[Set exercise] Rewrite the listing below, changing every "pose" to "camera" and keeping all other text the same. Omit the pictures from your answer.

┌─ Entries supplied

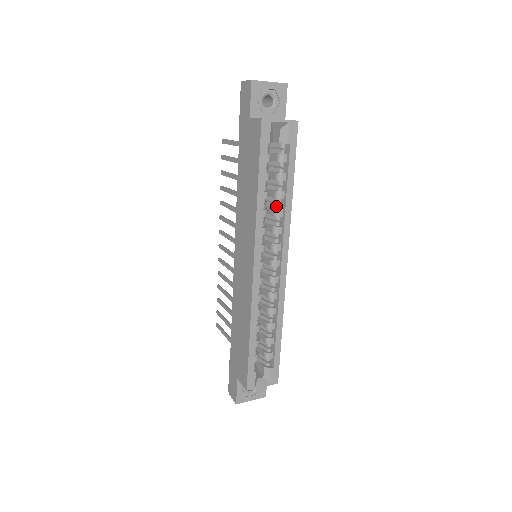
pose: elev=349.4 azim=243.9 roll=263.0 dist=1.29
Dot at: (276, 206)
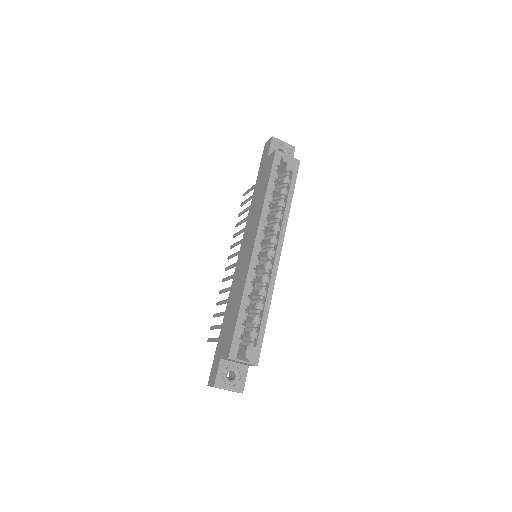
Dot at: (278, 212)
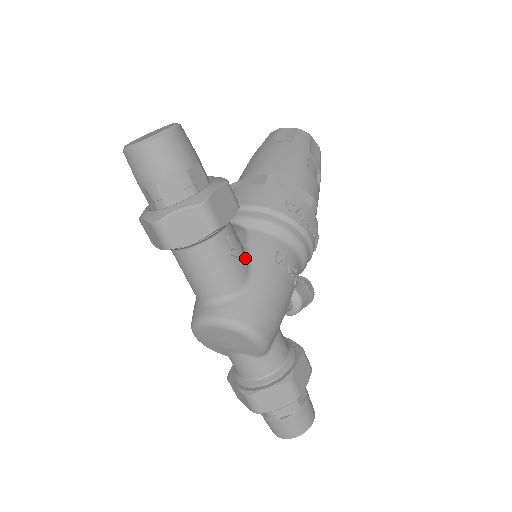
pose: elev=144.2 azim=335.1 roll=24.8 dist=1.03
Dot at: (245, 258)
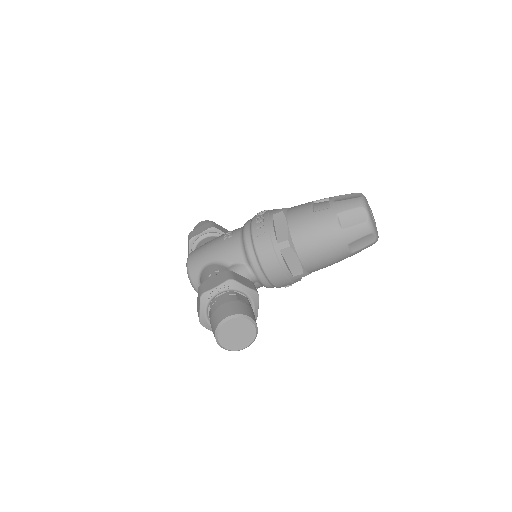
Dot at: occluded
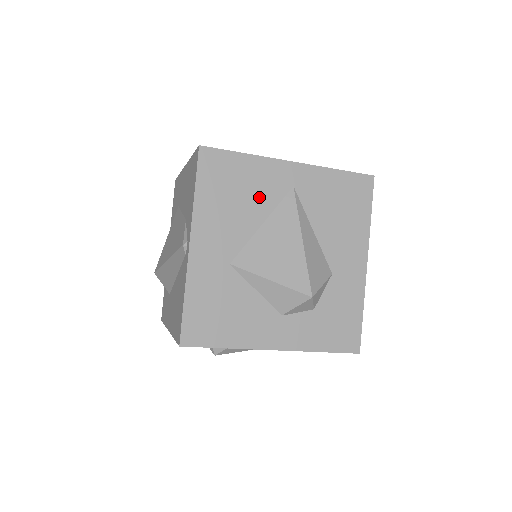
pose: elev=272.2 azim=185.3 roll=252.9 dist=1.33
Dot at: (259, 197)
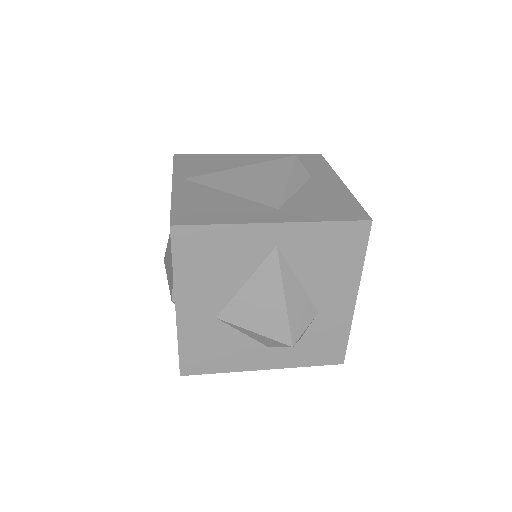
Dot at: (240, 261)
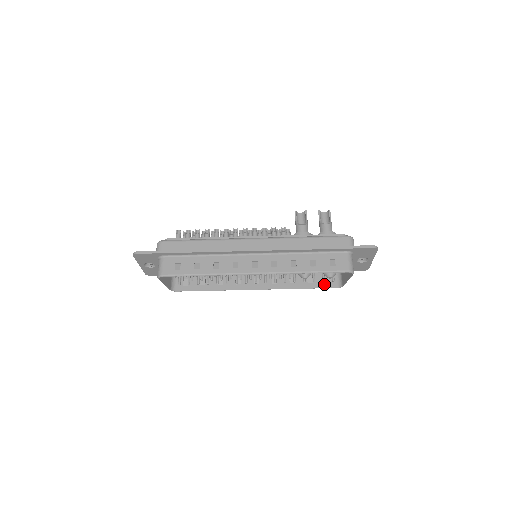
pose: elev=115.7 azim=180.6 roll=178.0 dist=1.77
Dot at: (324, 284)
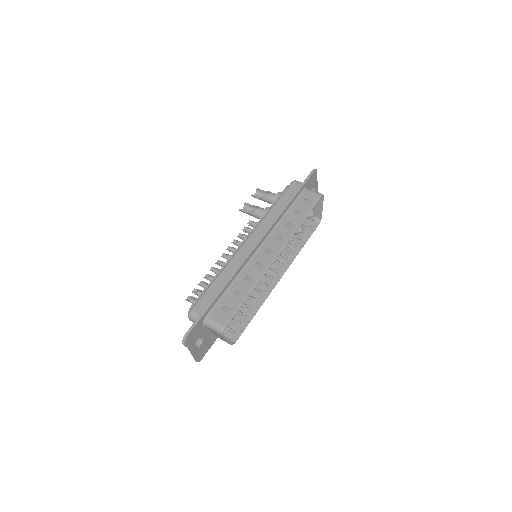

└─

[Output of the exercise]
camera: elev=349.4 azim=243.9 roll=263.0 dist=1.29
Dot at: (276, 206)
Dot at: (278, 212)
camera: elev=144.2 azim=335.1 roll=24.8 dist=1.03
Dot at: (245, 258)
Dot at: occluded
camera: elev=272.2 azim=185.3 roll=252.9 dist=1.33
Dot at: (259, 197)
Dot at: (240, 261)
camera: elev=115.7 azim=180.6 roll=178.0 dist=1.77
Dot at: (324, 284)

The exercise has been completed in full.